Count how many lines in the data hold "pixels". Only the number.

• [DATA PROVIDED]
+++

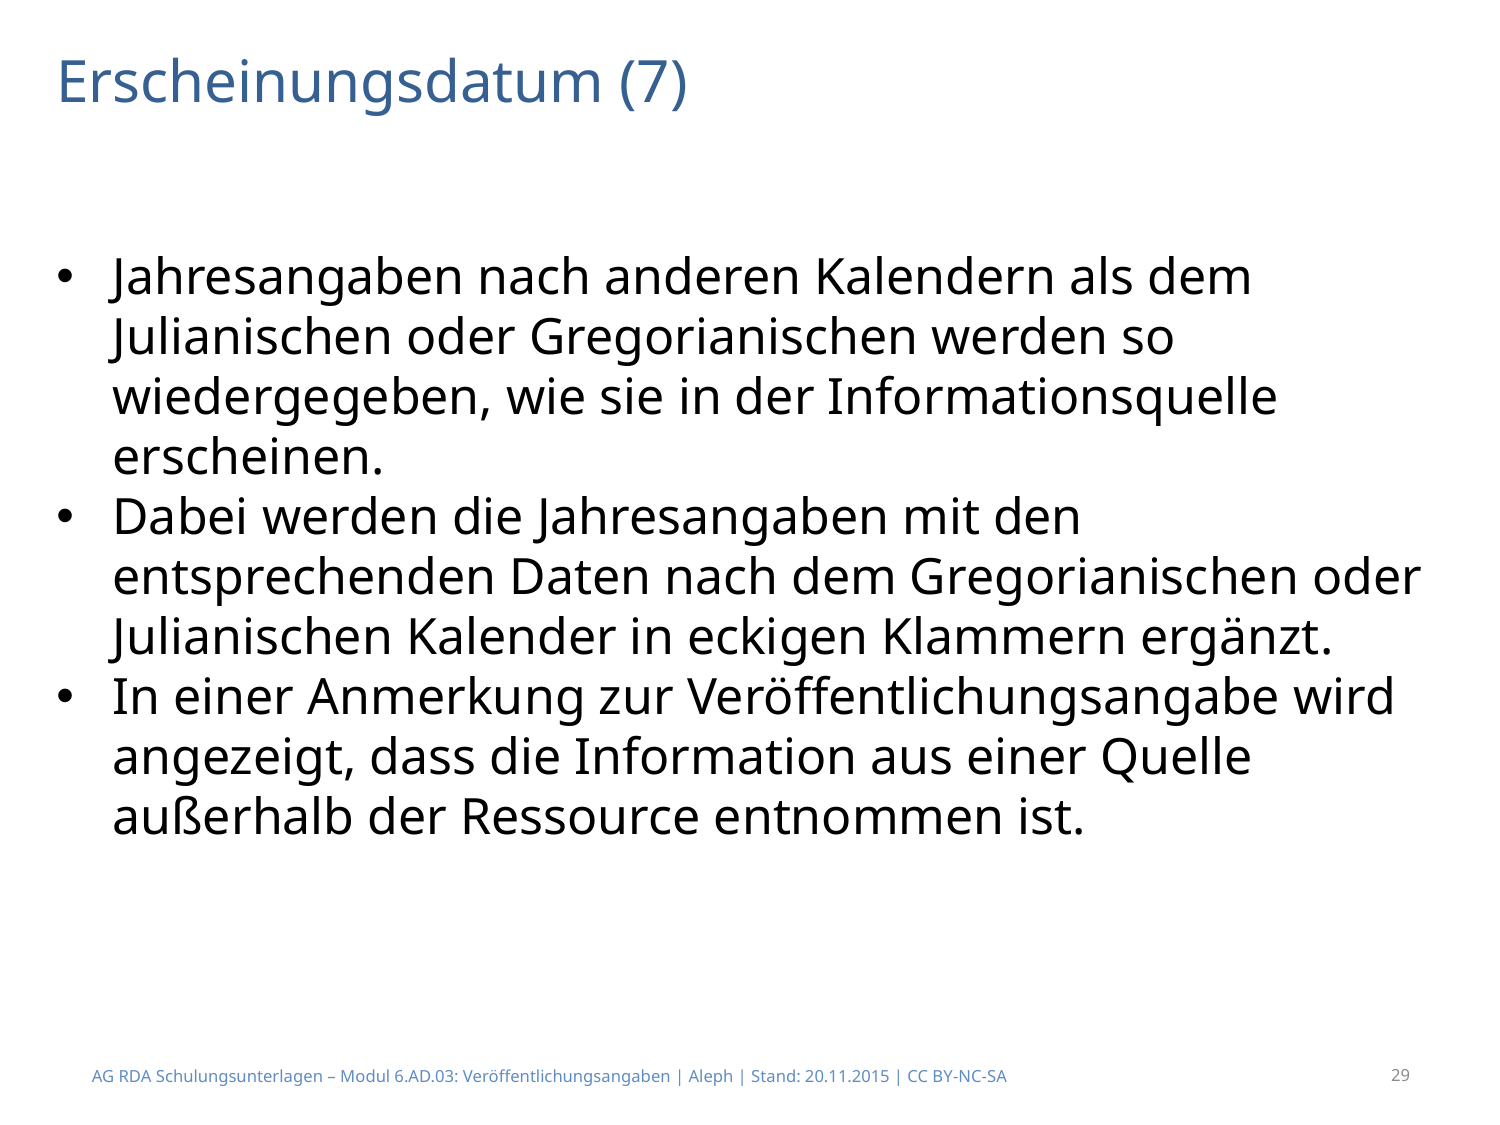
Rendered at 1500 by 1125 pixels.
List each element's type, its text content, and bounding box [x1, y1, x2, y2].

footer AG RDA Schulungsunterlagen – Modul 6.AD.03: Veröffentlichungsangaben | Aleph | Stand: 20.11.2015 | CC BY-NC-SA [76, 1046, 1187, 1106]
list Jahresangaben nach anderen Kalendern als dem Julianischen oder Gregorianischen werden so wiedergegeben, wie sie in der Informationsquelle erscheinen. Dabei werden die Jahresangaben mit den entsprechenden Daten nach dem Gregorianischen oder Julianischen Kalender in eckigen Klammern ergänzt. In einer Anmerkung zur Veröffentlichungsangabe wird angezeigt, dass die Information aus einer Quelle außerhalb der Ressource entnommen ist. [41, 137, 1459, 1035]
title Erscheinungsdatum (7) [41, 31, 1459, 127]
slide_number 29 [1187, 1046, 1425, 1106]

+++

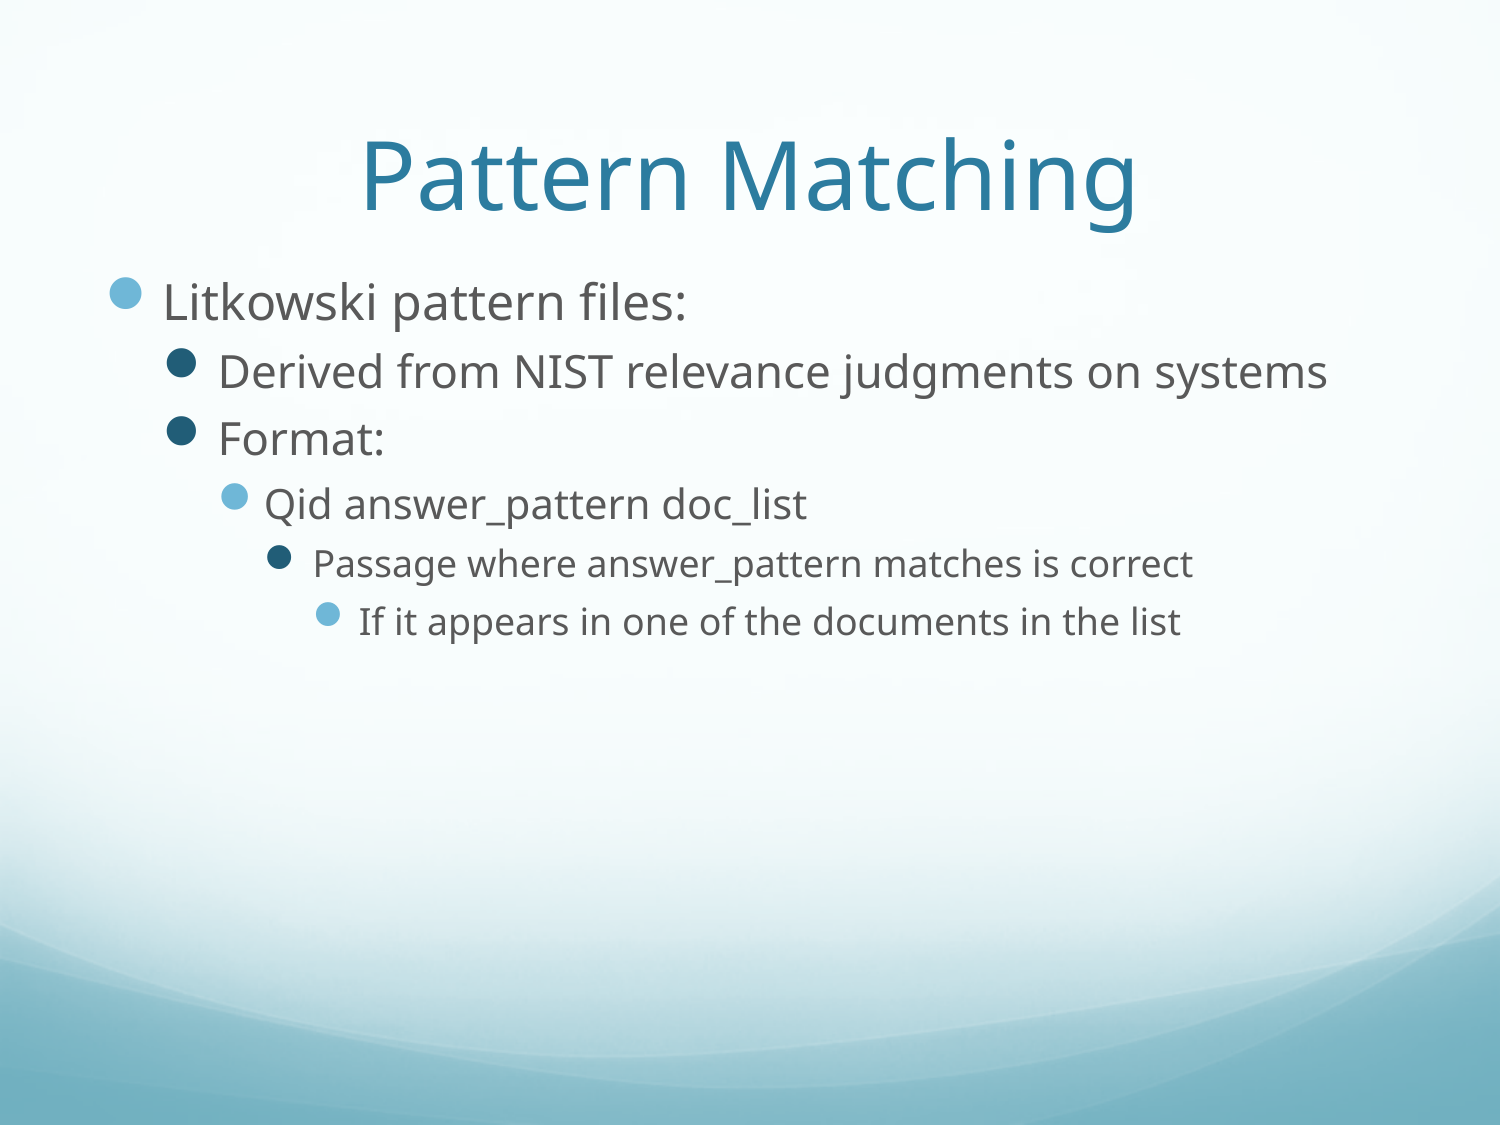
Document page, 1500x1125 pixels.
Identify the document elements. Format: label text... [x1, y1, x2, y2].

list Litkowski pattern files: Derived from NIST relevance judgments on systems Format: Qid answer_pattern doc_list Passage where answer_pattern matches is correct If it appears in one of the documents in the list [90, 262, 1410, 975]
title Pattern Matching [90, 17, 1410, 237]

+++

• [WRITTEN SOLUTION] 2